The positives of video visits with the oncologist? Patients had a few responses. Convenience was one (it's certainly easier to do this by phone rather than drive to the doctor's office or hospital, especially if the patient has trouble getting around). Anxiety was another -- sometimes just driving to the office can trigger some anxiety, and being at home might be more comfortable. COVID-19 was another positive for video visits -- no danger of catching it when you're in your home. And "provider preference" was another positive (I'd love to hear more about this, because I can see that as a negative, too, if "patient preference" is to go to see the doctor in person.)

So lots of positives.

Of course, there were some negatives as well.
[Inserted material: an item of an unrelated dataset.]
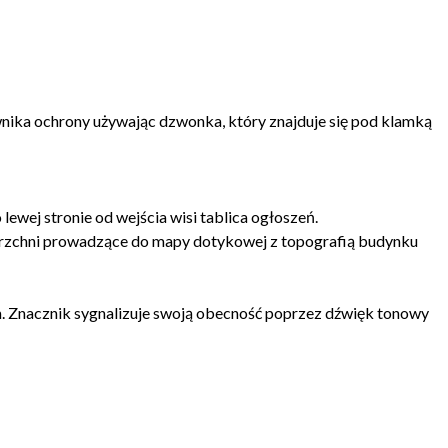
wnika ochrony używając dzwonka, który znajduje się pod klamką
lewej stronie od wejścia wisi tablica ogłoszeń.
ierzchni prowadzące do mapy dotykowej z topografią budynku
 Znacznik sygnalizuje swoją obecność poprzez dźwięk tonowy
These include "limitations in provider connection, physical examinations, and visit length." I assume "provider connection" means the kind of emotional connection that I talk about above, though it might also mean connecting to the technology, which could be an issue for many patients. The lack of a physical exam, it seems to me, is an emotional issue as much as a physical one. There is comfort in having a doctor feel my nodes and say "That thing you feel is nothing to worry about." And visit length is kind of a surprise for me, but maybe it shouldn't be. Many of us have had to spend time on zoom or other video platforms for work, and we're tired of it. Getting out of a meeting as soon as possible is always a goal for me. Maybe it is for some doctors as well?

An interesting note in the article abstract -- when it comes to getting bad news, the patients' opinions were mixed. Some preferred a video visit because it was private, immediate, gave time to process the news, and allowed family members to be nearby for comfort. But other patients wanted to be in-person with the doctor, to get face-to-face support, written instructions, and referrals. (Personally, I wanted the news about my diagnosis right away, and it was frustrating when I had to get a phone call telling me to come in to the office a few hours later. I think I'd be OK with getting the news by telemedicine.)

The conclusion from the researchers? Doctors need to understand each individual patient's needs and desires when it comes to telemedicine. That sounds right -- we all have different needs, and sometimes our needs change. 

My fear is that, in trying to understand patients' needs, doctors (or insurance providers) don't use what they learn to push people into something they don't want.

As always, it's important that patients stand up for themselves and make their needs known. "Provider preference" is important, but patient preference needs to some first.